What do you have in store for the future?
Abbie: I’m back to school. I’ll graduate in Winter 2022 and then go on to do my master’s, hopefully at Carleton in Ottawa. So, I’m kind of excited about what’s next. I’m really excited because my next project that I’ll be taking on is related to some of the work that I did this year. I’m really excited for what’s next. I am hoping to continue to work in not for profits and I look forward to being done my degree and supporting WUSA in whatever way I can, but mostly looking forward to leaving campus and coming back as an alumni.
Megan: I am very excited and fortunate that I am in the interview process for a couple of engineering companies where I did some of my co-op terms.
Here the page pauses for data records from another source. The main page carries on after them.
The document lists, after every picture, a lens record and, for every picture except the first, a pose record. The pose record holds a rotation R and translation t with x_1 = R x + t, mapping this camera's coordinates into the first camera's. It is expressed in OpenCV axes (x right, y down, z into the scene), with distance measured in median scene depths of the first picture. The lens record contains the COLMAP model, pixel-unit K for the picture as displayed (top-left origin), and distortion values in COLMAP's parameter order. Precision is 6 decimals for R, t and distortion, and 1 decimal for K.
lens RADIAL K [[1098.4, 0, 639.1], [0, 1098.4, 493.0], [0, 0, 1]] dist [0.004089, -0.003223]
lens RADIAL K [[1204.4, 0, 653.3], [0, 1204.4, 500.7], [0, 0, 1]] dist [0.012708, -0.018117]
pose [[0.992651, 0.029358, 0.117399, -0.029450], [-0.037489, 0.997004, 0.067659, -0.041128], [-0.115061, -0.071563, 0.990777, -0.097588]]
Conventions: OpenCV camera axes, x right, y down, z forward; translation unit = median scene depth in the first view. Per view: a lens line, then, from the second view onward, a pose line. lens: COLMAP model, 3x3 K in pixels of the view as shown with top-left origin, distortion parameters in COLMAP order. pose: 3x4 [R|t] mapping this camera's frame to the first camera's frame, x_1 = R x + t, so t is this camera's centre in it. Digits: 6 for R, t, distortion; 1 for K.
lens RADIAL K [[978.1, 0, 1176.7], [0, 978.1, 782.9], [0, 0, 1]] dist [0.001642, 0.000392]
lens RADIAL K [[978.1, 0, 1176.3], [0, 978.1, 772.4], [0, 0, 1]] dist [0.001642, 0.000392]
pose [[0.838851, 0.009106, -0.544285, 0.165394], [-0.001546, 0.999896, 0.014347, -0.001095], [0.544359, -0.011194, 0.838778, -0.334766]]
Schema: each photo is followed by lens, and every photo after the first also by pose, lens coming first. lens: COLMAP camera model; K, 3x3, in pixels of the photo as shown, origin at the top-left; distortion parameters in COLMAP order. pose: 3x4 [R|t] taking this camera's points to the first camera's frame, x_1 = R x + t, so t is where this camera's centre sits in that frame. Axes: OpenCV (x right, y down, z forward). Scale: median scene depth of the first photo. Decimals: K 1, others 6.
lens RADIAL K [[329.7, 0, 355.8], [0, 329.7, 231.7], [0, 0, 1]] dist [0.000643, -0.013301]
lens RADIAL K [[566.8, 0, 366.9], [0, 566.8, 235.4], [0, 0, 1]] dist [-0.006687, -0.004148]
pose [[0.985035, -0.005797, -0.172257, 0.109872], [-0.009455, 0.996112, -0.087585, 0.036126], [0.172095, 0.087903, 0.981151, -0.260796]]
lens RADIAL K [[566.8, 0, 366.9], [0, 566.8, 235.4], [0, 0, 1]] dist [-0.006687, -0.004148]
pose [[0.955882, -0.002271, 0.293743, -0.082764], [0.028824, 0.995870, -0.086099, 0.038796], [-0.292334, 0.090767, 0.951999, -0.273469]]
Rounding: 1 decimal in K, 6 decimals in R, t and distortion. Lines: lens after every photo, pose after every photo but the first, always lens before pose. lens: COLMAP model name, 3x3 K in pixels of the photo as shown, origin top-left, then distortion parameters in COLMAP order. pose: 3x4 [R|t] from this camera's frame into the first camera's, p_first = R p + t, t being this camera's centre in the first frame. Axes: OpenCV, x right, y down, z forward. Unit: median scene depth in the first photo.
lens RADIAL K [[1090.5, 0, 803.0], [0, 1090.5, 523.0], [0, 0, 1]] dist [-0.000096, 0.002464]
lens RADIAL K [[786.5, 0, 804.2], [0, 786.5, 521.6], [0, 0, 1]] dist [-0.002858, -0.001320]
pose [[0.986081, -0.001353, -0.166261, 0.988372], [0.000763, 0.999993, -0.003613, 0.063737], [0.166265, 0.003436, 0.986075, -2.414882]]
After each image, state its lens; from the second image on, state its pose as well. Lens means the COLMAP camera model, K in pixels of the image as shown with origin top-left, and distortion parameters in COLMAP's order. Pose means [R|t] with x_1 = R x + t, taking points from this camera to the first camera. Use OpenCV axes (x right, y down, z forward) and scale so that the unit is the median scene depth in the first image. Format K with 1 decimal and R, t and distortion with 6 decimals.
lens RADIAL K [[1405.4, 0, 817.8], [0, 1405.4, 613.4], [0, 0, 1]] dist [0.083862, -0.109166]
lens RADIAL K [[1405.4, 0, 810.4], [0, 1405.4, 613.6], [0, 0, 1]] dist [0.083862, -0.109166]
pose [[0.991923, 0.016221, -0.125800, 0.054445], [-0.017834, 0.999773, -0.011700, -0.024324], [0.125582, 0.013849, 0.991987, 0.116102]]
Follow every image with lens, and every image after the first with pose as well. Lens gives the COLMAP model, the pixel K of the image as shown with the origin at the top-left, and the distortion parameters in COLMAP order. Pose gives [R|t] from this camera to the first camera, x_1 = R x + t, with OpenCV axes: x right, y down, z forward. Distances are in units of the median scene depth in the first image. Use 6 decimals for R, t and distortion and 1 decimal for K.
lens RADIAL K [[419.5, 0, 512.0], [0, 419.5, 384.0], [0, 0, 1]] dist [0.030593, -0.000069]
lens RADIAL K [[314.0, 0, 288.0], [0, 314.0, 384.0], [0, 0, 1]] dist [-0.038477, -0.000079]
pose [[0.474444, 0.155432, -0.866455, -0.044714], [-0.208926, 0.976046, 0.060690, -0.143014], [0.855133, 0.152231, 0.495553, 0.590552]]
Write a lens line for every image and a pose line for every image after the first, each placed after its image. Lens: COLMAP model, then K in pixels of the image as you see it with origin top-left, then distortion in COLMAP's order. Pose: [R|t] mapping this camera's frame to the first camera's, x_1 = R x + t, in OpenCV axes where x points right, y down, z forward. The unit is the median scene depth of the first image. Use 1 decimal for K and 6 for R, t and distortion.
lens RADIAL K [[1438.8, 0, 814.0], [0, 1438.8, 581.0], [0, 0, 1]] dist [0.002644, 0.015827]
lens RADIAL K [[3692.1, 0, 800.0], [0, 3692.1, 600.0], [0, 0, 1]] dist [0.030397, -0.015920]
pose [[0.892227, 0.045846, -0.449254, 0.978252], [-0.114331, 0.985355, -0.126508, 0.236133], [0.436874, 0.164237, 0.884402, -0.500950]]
So, looks like I will either be ending up in automotive or with a plastics recycling sort of company. I’m pretty excited to get back to the engineering world.
Nada: I need to finish my undergrad that I hopefully will be completed in April 2022 and then hopefully also see, there’s a lot of hope, go to med school. If that plan fails, then the contingency plan is to do a masters in anything related to brain and science and then reapply for med school, and then have more hope.
Alana: You have asked me a question that I have always had philosophical answers for. I have planned many things in my life and it has rarely turned out that way. I now just have a mental list of things that I would like to have happen in my lifetime. And I make small steps in that direction and then if it happens, great. But I have ceased to plan them in detail because it never goes as I expected it to. But short term, there are a few jobs on campus and within WUSA that I will be applying for. So, I’m not really going anywhere. I’m taking a course next term and. I’m buying my first car.